Lloyd Carr is on a crusade, baby… a personal quest to reduce the number of plays in a college game, because I suppose that the rest of us enjoying the game are having too much damned fun:

“We just did a study Sunday over the number of plays the Chicago Bears and Detroit Lions have run offensively and defensively in their first four games,” Carr said on today’s Big Ten teleconference. “They’re averaging 130 snaps a game. We are averaging 147 plays. I just think it’s an issue that (NCAA president) Dr. (Myles) Brand, the NCAA, the doctors, the conference commissioners, the athletic directors (should examine.) In the NFL they’re doing things to protect their players because of the length of the games, they’ve done a good job there.

“We’re simply playing too many plays. If we average 147 snaps per game for 12 games, we would play the equivalent of 13 ½ NFL games. We’re playing with younger players and I think it’s too much and I don’t think it’s in the welfare and the safety of our players. Somewhere somebody needs to take hold of this issue and do some things to make it a better game for the players.”
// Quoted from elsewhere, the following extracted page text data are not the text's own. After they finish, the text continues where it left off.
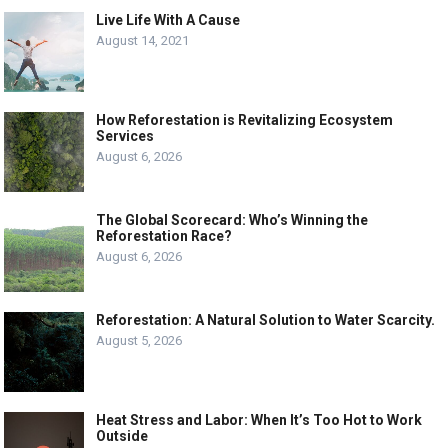
Live Life With A Cause
August 14, 2021
How Reforestation is Revitalizing Ecosystem
Services
August 6, 2026
The Global Scorecard: Who’s Winning the
Reforestation Race?
August 6, 2026
Reforestation: A Natural Solution to Water Scarcity.
August 5, 2026
Heat Stress and Labor: When It’s Too Hot to Work
Outside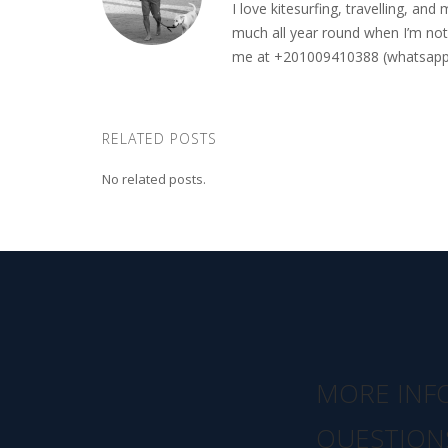
I love kitesurfing, travelling, a
much all year round when I’m not 
me at +201009410388 (whatsapp o
RELATED POSTS
No related posts.
MORE INF
QUESTION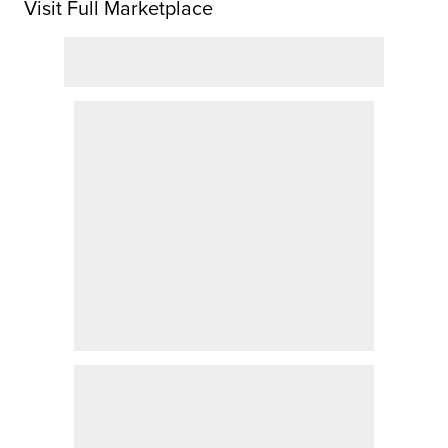
Visit Full Marketplace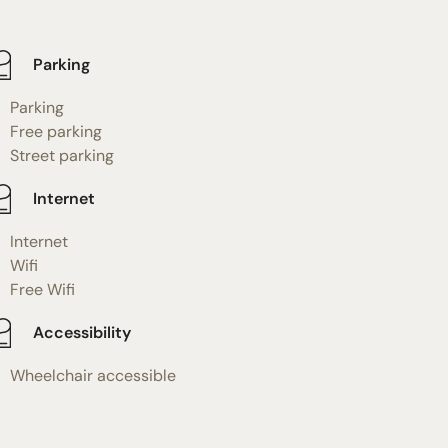
Parking
Parking
Free parking
Street parking
Internet
Internet
Wifi
Free Wifi
Accessibility
Wheelchair accessible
Now, if I were a bit snippier, I’d make some comment about how a coaching staff that didn’t have the time to implement a competent game plan against a D1-AA opponent (which subsequently lost to another D1-AA team) suddenly has the time to conduct a study of teams it will never play, but let’s skip past that and take a look at Carr’s big point here.  As you can probably guess, Carr’s analysis is a bit questionable.

Carr says that the Bears and the Lions are averaging 130 plays a game.  But he leaves out an important distinction between the NFL and college:  the pro teams play a sixteen game season, while Michigan’s 147 plays a game apply to a thirteen game season (we’re giving Carr the benefit of the doubt and presuming that the Wolverines make a bowl game and his two cherry picked NFL teams don’t have a postseason).
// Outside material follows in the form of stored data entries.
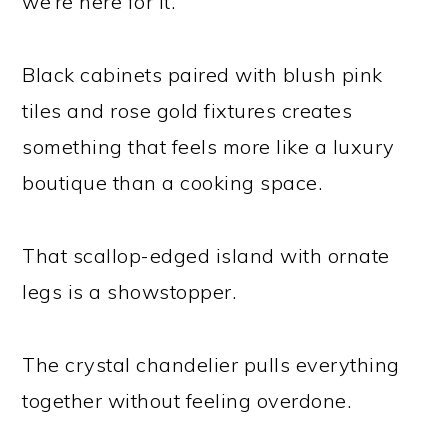
we’re here for it.
Black cabinets paired with blush pink
tiles and rose gold fixtures creates
something that feels more like a luxury
boutique than a cooking space.
That scallop-edged island with ornate
legs is a showstopper.
The crystal chandelier pulls everything
together without feeling overdone.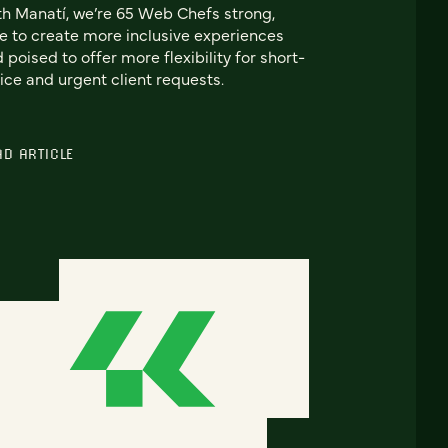
h Manatí, we’re 65 Web Chefs strong,
e to create more inclusive experiences
 poised to offer more flexibility for short-
ice and urgent client requests.
AD ARTICLE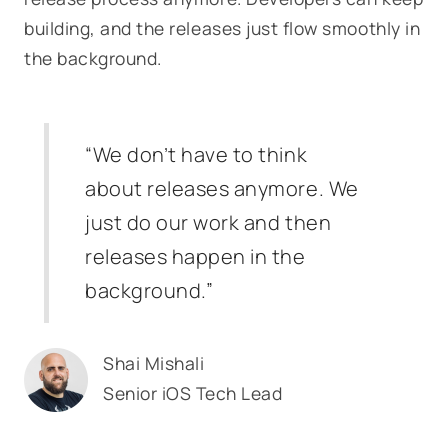
building, and the releases just flow smoothly in
the background.
“We don’t have to think
about releases anymore. We
just do our work and then
releases happen in the
background.”
Shai Mishali
Senior iOS Tech Lead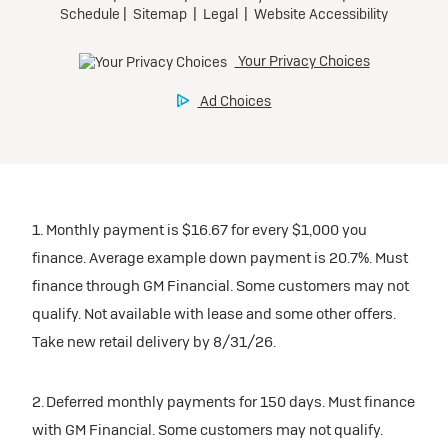
1. Monthly payment is $16.67 for every $1,000 you
finance. Average example down payment is 20.7%. Must
finance through GM Financial. Some customers may not
qualify. Not available with lease and some other offers.
Take new retail delivery by 8/31/26.
2. Deferred monthly payments for 150 days. Must finance
with GM Financial. Some customers may not qualify.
If we do the math, here’s what we get:

  • 130 plays per game x 16 games = 2,080 total plays
  • 147 plays per game x 13 games = 1,911 total plays

So over the course of a complete season, Carr’s kids are involved in fewer plays than their NFL counterparts.

But things are even more lopsided than that.  After all, NFL rosters are limited to 46 players.  Depending on whether Michigan plays at home or on the road, Carr is suiting up somewhere between 70-100 players for a game.  So fewer plays over a college season are being spread between more players.

Of course, if all Carr is really worried about here is the safety and welfare of his players, maybe he should start by lobbying his conference to reinstate the bye week in Big Ten scheduling.   Of course, that might mean interfering with someone’s Thanksgiving holiday.  Carr and his staff probably have a Lions’ game to analyze then.